The number of health information websites and online services is increasing day by day. It is known that the quality of these websites is very variable and difficult to assess; we can find websites published by government institutions, consumer and scientific organizations, patients associations, personal sites, health provider institutions, commercial sites, etc. (Mayer et.al., 2005). On the other hand, patients continue to find new ways of reaching health information and more than four out of ten health information seekers say the material they find affects their decisions about their health (Eysenbach, 2000; Diaz et.al., 2002). However, it is difficult for health information consumers, such as the patients and the general public, to assess by themselves the quality of the information because they are not always familiar with the medical domains and vocabularies (Soualmia et.al., 2003).
Although there are divergent opinions about the need for certification of health websites and adoption by Internet users (HON, 2005), different organizations around the world are working on establishing standards of quality in the certification of health-related web content (Winker et.al., 2000; Kohler et.al., 2002; Curro et.al., 2004; Mayer et.al., 2005). The European Council supported an initiative within eEurope 2002 to develop a core set of “Quality Criteria for Health Related Websites” (EC, 2002). The specific aim was to specify a commonly agreed set of simple quality criteria on which Member States, as well as public and private bodies, may build upon for developing mechanisms to help improving the quality of the content provided by health-related websites. These criteria should be applied in addition to relevant Community law. As a result, a core set of quality criteria was established. These criteria may be used as a basis in the development of user guides, voluntary codes of conduct, trust marks, certification systems, or any other initiative adopted by relevant parties, at European, national, regional or organizational level.

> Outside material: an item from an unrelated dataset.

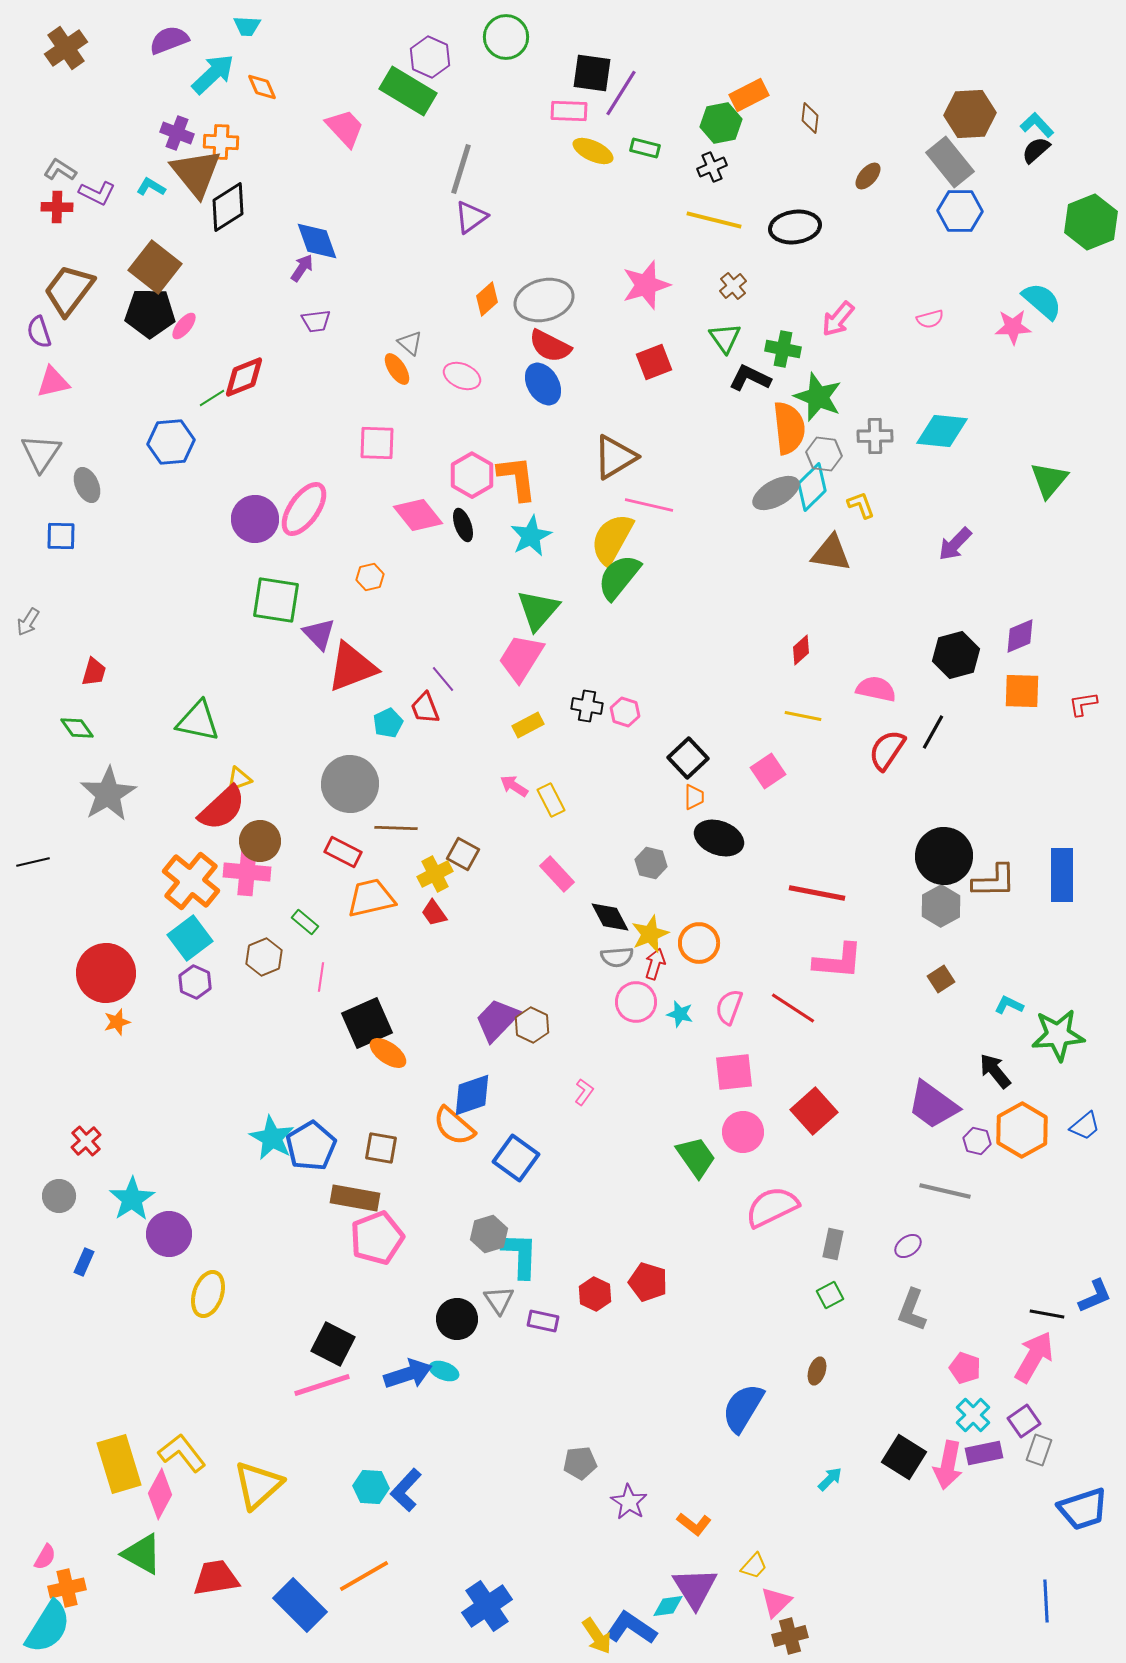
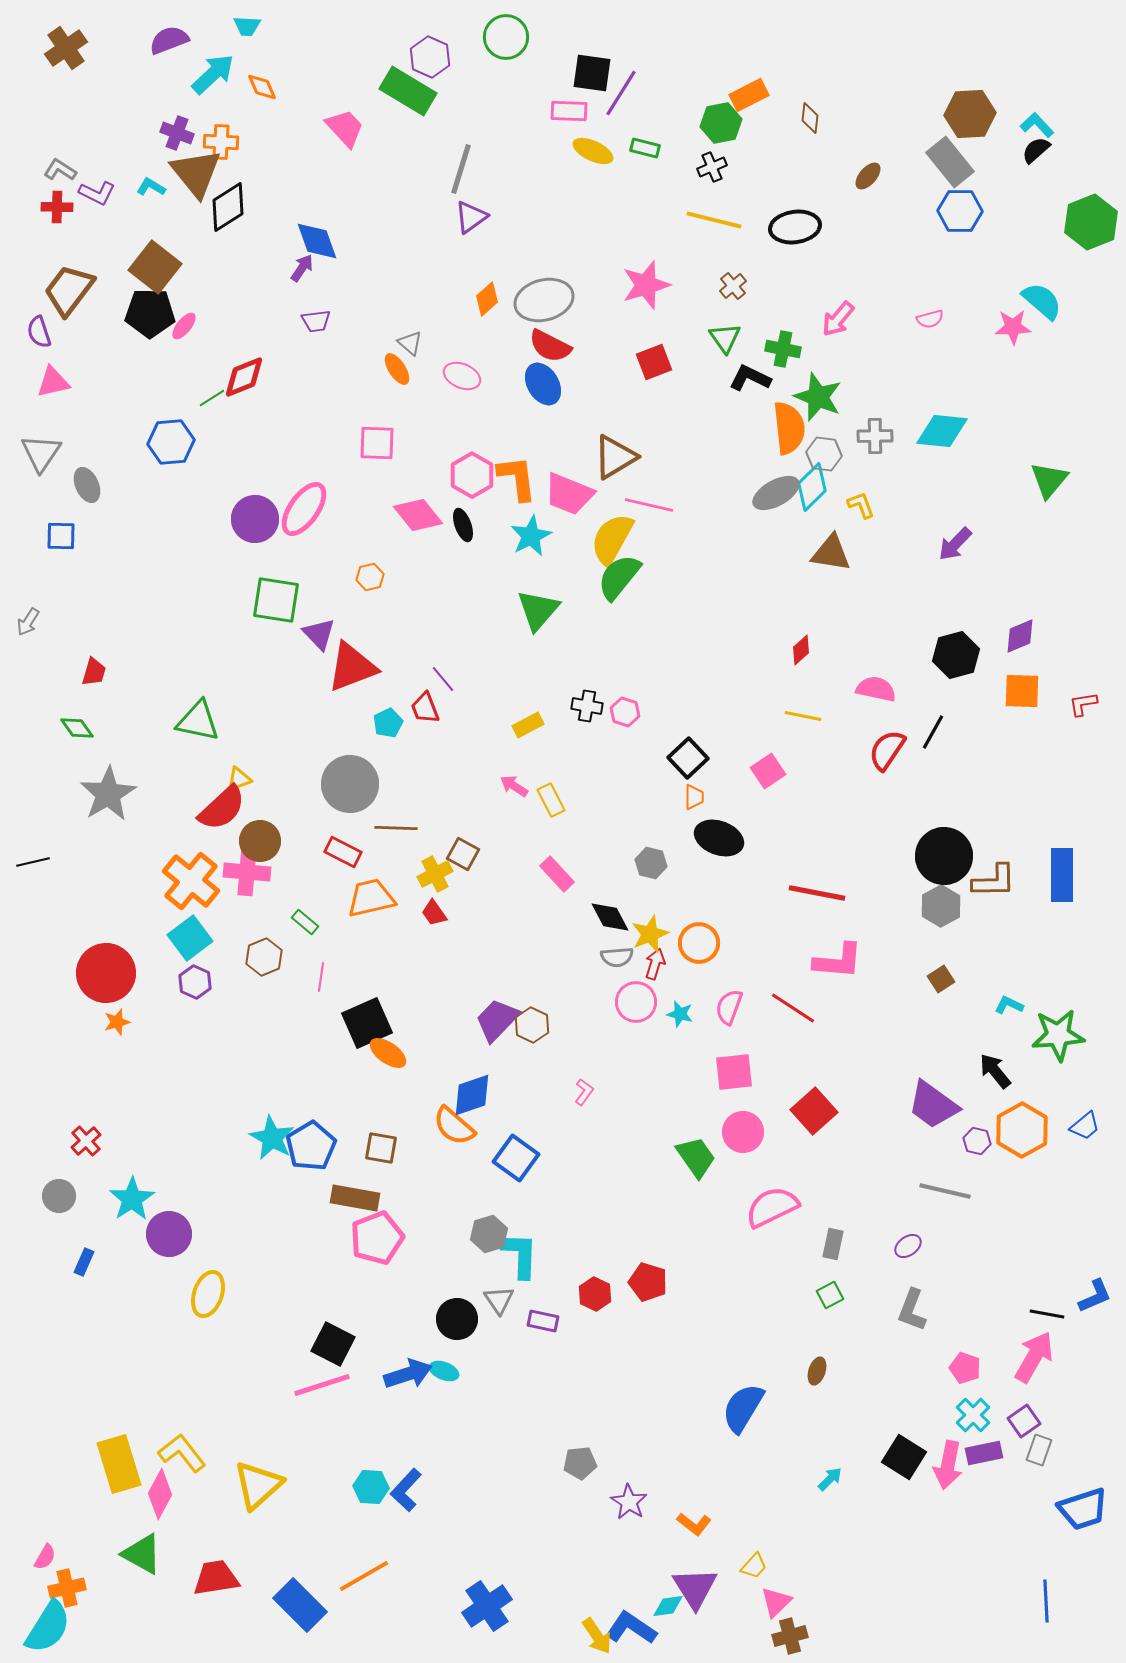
pink trapezoid at (521, 658): moved 48 px right, 164 px up; rotated 100 degrees counterclockwise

This stress on content quality evaluation contrasts with the fact that most of the current Web is still based on HTML, which only specifies how to layout the content of a web page addressing human readers. HTML as such cannot be exploited efficiently by information retrieval techniques in order to provide visitors with additional information on the websites’ content. This “current web” must evolve in the next years, from a repository of human-understandable information, to a global knowledge repository, where information should be machine-readable and processable, enabling the use of advanced knowledge management technologies (Eysenbach, 2003). This change is based on the exploitation of semantic web technologies. The Semantic Web is “an extension of the current web in which information is given a well-defined meaning, better enabling computers and people to work in cooperation” based on metadata (i.e. semantic annotations of the web content) (Berners-Lee et.al., 2001). These metadata can be expressed in different ways using the Resource Description Framework (RDF) language. RDF is the key technology behind the Semantic Web, providing a means of expressing data on the web in a structured way that can be processed by machines.

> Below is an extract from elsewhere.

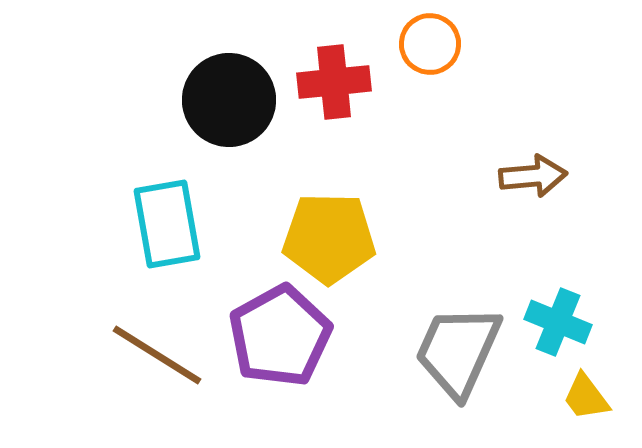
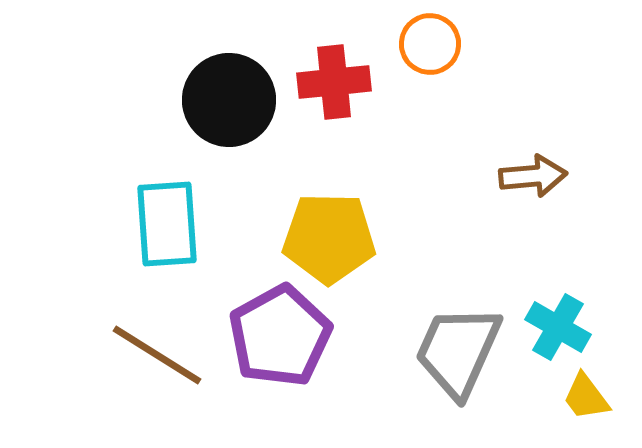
cyan rectangle: rotated 6 degrees clockwise
cyan cross: moved 5 px down; rotated 8 degrees clockwise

In order for the medical quality labelling mechanisms to be successful, they must be equipped with semantic web technologies that enable the creation of machine-processable labels as well as the automation of the labelling process. Among the key ingredients for the latter are web crawling techniques that allow for retrieval of new unlabelled web resources, or web spidering and extraction techniques that facilitate the characterization of retrieved resources and the continuous monitoring of labeled resources alerting the labelling agency in case some changes occur against the labelling criteria.